**Material provided:**
****
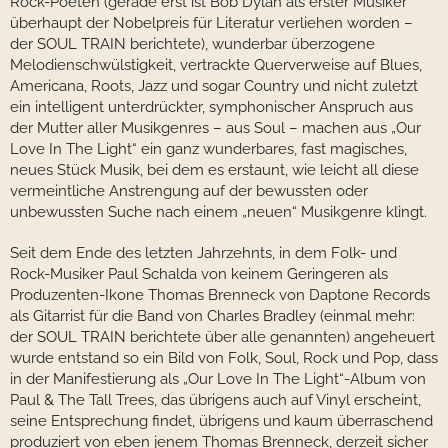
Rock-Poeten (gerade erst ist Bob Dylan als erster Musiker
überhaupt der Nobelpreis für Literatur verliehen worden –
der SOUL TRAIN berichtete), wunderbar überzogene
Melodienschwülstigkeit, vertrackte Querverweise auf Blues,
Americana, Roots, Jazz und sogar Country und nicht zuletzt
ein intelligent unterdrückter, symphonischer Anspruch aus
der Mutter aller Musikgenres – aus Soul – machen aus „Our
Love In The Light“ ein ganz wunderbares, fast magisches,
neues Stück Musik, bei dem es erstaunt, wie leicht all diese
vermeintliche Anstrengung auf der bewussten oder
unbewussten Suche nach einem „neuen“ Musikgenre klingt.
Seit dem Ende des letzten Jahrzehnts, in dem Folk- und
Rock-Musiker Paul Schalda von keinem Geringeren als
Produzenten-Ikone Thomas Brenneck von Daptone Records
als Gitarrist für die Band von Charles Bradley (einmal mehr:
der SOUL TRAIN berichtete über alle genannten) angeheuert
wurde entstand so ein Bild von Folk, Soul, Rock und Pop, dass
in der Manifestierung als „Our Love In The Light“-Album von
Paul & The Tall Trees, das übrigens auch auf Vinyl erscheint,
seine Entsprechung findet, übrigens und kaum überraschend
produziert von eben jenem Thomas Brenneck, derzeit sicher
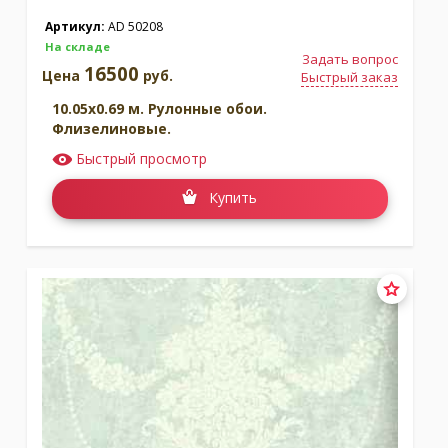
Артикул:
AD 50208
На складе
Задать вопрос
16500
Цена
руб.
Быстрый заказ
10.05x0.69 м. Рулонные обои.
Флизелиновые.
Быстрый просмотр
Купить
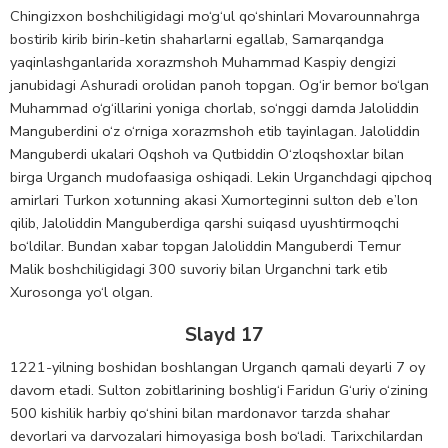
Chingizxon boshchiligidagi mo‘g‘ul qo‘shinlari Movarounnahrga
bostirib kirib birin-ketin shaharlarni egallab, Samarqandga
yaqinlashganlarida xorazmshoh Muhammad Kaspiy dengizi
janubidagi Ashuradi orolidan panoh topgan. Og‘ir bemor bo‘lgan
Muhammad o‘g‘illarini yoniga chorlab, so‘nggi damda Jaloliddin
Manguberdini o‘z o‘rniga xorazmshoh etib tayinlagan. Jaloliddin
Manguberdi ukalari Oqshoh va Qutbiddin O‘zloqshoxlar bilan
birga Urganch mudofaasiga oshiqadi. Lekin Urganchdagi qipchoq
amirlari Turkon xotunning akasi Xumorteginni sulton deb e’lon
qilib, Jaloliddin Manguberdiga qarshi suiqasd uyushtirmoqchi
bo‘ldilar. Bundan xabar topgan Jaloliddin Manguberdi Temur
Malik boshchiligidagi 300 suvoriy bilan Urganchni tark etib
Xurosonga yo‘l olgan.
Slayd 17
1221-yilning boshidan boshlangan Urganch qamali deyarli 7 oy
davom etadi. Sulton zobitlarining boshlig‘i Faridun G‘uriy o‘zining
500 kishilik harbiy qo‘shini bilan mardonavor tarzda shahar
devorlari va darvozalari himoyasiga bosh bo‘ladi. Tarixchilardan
****
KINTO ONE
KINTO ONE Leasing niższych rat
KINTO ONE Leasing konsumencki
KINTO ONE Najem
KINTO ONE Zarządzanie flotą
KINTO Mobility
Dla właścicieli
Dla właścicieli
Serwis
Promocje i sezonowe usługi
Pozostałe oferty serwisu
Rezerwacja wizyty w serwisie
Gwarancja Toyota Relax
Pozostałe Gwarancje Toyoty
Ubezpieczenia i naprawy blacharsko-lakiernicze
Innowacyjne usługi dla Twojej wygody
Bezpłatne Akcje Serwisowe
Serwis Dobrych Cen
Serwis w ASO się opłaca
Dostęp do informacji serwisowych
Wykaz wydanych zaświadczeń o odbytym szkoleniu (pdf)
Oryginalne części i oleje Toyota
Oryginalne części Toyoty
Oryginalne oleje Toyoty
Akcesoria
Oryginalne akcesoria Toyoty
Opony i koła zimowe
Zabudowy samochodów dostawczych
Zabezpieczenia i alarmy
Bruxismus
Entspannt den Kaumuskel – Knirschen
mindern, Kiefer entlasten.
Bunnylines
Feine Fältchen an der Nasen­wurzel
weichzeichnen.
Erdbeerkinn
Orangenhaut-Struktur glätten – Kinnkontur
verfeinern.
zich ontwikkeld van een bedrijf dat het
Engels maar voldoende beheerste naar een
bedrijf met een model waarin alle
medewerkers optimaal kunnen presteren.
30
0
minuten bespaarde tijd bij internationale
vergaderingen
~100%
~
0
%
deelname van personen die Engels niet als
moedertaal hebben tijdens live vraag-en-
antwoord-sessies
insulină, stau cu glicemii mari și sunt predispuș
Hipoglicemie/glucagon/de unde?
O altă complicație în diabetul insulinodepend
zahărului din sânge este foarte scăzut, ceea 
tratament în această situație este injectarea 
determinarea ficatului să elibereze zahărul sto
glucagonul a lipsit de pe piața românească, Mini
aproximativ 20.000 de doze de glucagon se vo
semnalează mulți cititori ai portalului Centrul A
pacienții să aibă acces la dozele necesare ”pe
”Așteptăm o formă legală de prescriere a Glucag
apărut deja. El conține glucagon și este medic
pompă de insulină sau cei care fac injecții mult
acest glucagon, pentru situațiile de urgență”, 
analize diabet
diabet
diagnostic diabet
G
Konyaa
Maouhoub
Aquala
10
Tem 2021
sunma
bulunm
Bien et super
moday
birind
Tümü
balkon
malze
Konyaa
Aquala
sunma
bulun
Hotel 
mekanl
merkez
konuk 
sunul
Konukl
****
**Task instructions:** Please write out, word for word, everything in the records from the line containing "Rock-Poeten (gerade erst" down to the line containing "Americana, Roots, Jazz", including both of those lines.

**Finished exercise:**
Rock-Poeten (gerade erst ist Bob Dylan als erster Musiker
überhaupt der Nobelpreis für Literatur verliehen worden –
der SOUL TRAIN berichtete), wunderbar überzogene
Melodienschwülstigkeit, vertrackte Querverweise auf Blues,
Americana, Roots, Jazz und sogar Country und nicht zuletzt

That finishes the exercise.